The 29-member board has one Black member: a recently retired Cincinnati vice mayor, who was appointed by Gov. Mike DeWine. The board has no members who are Hispanic, Asian, LGBT or lost a loved one to opioids.
Harm Reduction Ohio
Harm Reduction Ohio is a non-profit service and advocacy group based in Granville, Ohio. As part of the state’s Project DAWN (Deaths Avoided With Naloxone) effort, Harm Reduction Ohio is the state’s largest distributor of naloxone, the overdose-reversing. In 2022, the organization will distribute about 40,000 naloxone kits statewide and reverse several thousand overdoses.
Harm Reduction Ohio is suing to make sure the opioid settlement money is spent properly and that people who use/d drugs and families who’ve lost loved ones are involved in decision-making,
“OneOhio believes that putting government money is in a shell foundation will let politically connected insiders spend a half billion dollars in secret,” said Harm Reduction Ohio President Dennis Cauchon, a former newspaper reporter. “We don’t believe this maneuver lets OneOhio avoid the law and the plain language of the OneOhio agreement.”

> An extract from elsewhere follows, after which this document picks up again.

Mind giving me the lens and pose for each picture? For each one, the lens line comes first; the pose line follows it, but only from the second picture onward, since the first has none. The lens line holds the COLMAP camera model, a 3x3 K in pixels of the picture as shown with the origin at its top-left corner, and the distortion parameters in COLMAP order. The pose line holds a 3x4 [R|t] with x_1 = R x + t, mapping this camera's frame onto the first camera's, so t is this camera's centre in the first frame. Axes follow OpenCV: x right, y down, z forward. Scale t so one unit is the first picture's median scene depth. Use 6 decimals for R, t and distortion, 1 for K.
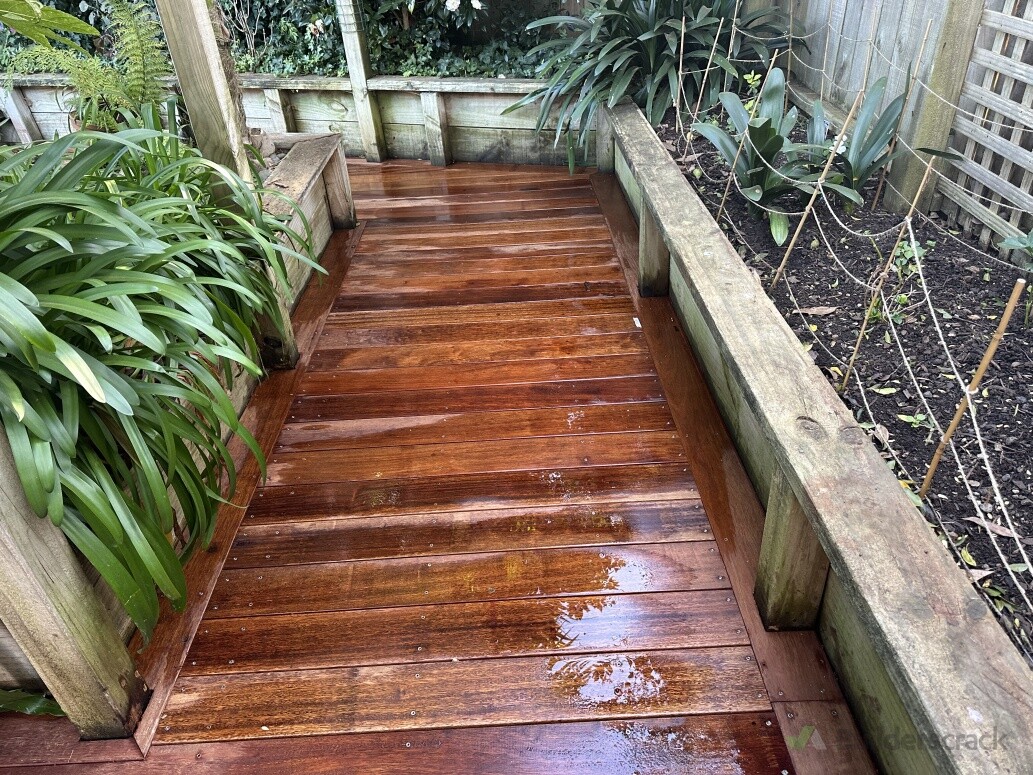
lens RADIAL K [[726.0, 0, 516.5], [0, 726.0, 387.5], [0, 0, 1]] dist [0.074252, -0.083371]
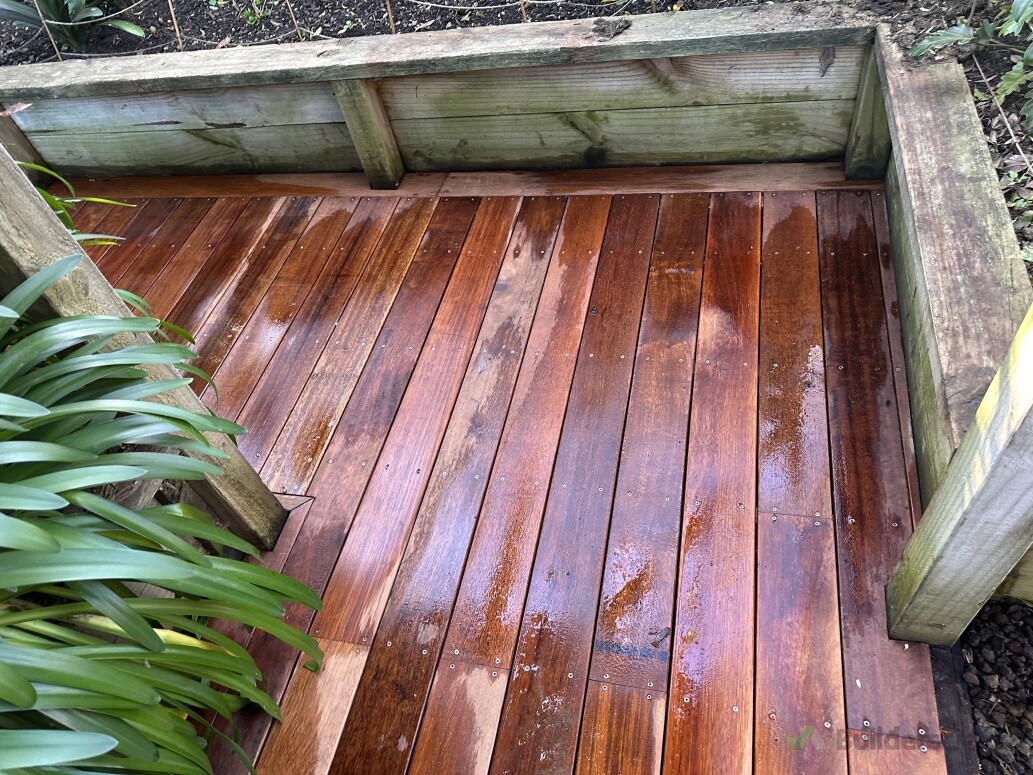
lens RADIAL K [[726.0, 0, 516.5], [0, 726.0, 387.5], [0, 0, 1]] dist [0.074252, -0.083371]
pose [[0.242113, -0.721983, 0.648169, -0.895036], [0.663598, 0.610581, 0.432238, 0.063342], [-0.707827, 0.325473, 0.626935, -0.074314]]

OneOhio should consider this a friendly law suit, Cauchon said. “They will do a better job if they’re open about what they do and involve the impacted population. We’re friends of the OneOhio opioid settlement.”

The OneOhio opioid settlement agreement, signed by governor and Attorney General and approved by 2,000 local governments, says open meetings and public records laws will be followed.